**RECORDED DATA**
....................
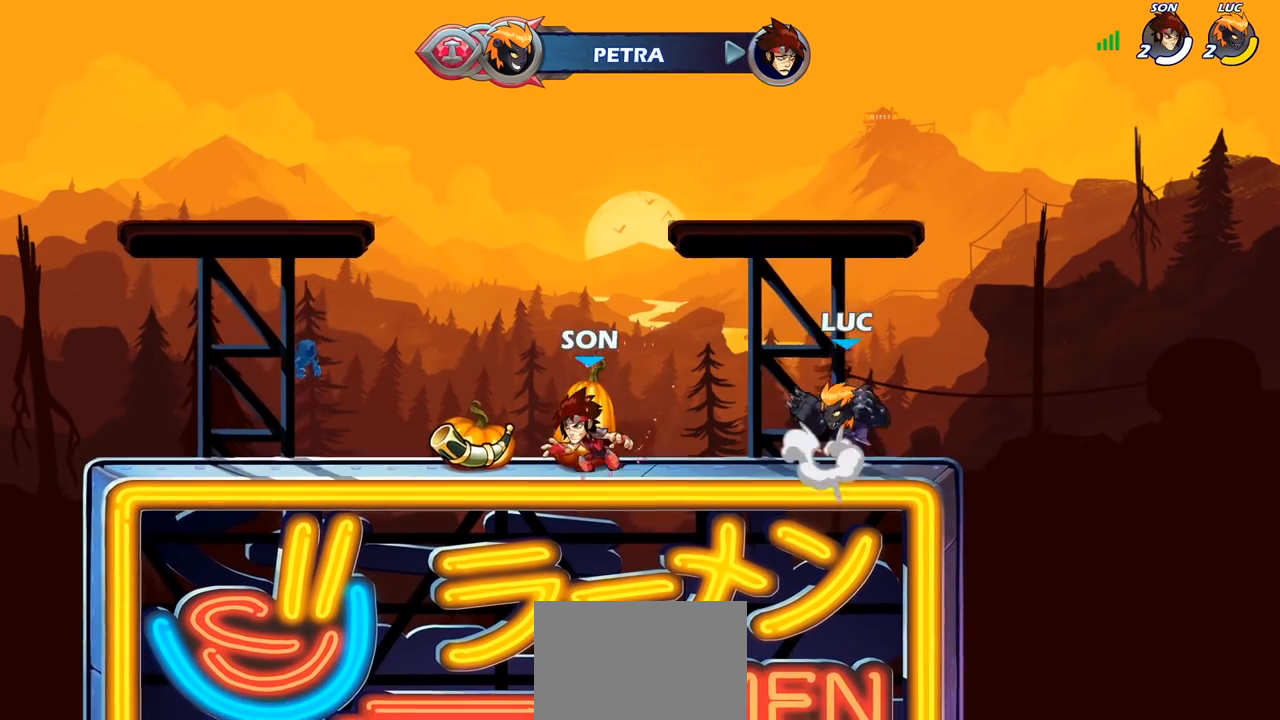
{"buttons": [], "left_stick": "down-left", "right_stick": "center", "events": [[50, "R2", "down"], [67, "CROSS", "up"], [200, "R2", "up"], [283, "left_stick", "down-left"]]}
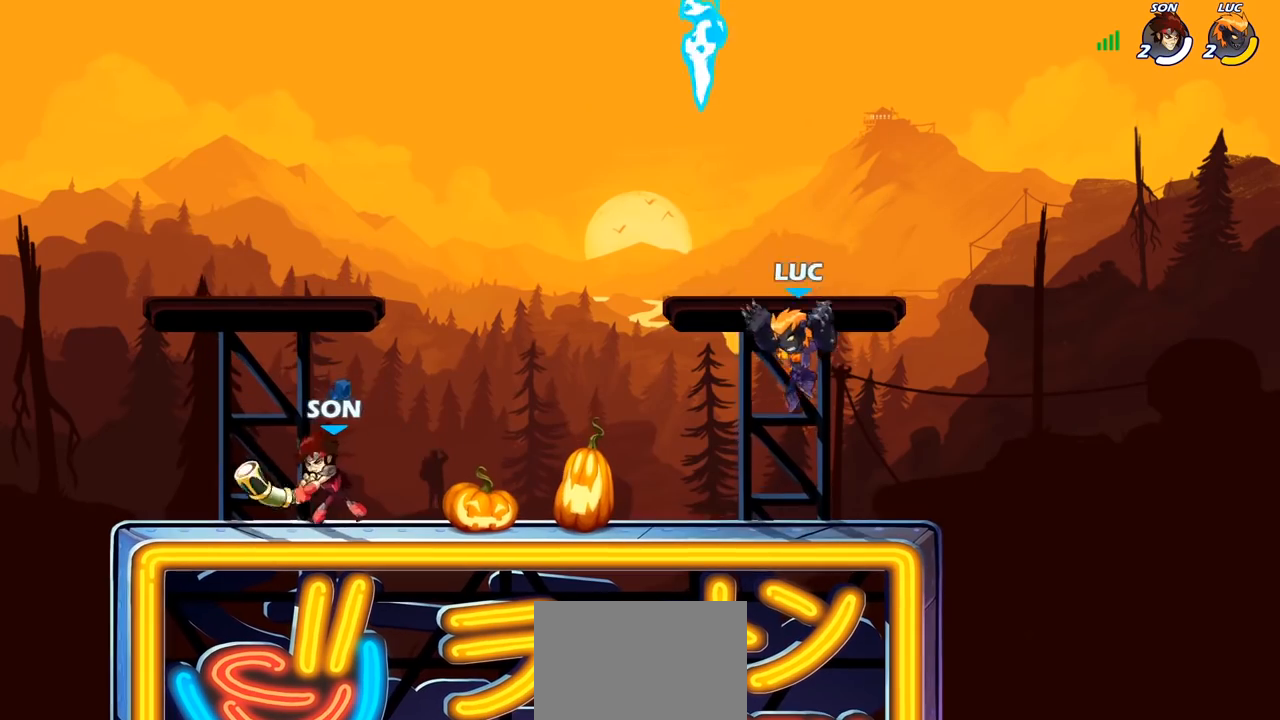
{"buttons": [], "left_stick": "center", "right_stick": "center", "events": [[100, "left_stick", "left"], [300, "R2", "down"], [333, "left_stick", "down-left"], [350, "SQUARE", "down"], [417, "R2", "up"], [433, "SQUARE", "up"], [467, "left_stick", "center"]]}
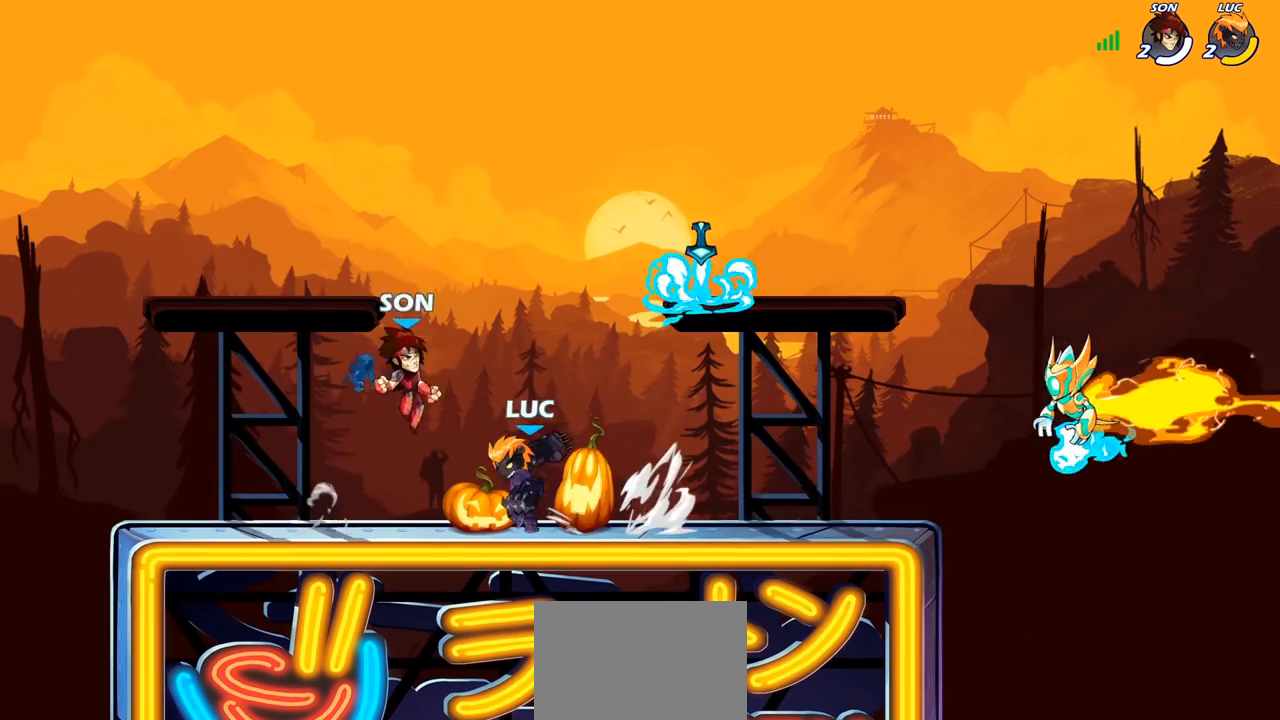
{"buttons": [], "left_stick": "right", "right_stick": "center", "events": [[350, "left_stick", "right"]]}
....................
**WHAT YOU WILL DO**
With the pictures omitted, print each line of the data above precisely as given.

**YOUR RESPONSE**
{"buttons": [], "left_stick": "down-left", "right_stick": "center", "events": [[50, "R2", "down"], [67, "CROSS", "up"], [200, "R2", "up"], [283, "left_stick", "down-left"]]}
{"buttons": [], "left_stick": "center", "right_stick": "center", "events": [[100, "left_stick", "left"], [300, "R2", "down"], [333, "left_stick", "down-left"], [350, "SQUARE", "down"], [417, "R2", "up"], [433, "SQUARE", "up"], [467, "left_stick", "center"]]}
{"buttons": [], "left_stick": "right", "right_stick": "center", "events": [[350, "left_stick", "right"]]}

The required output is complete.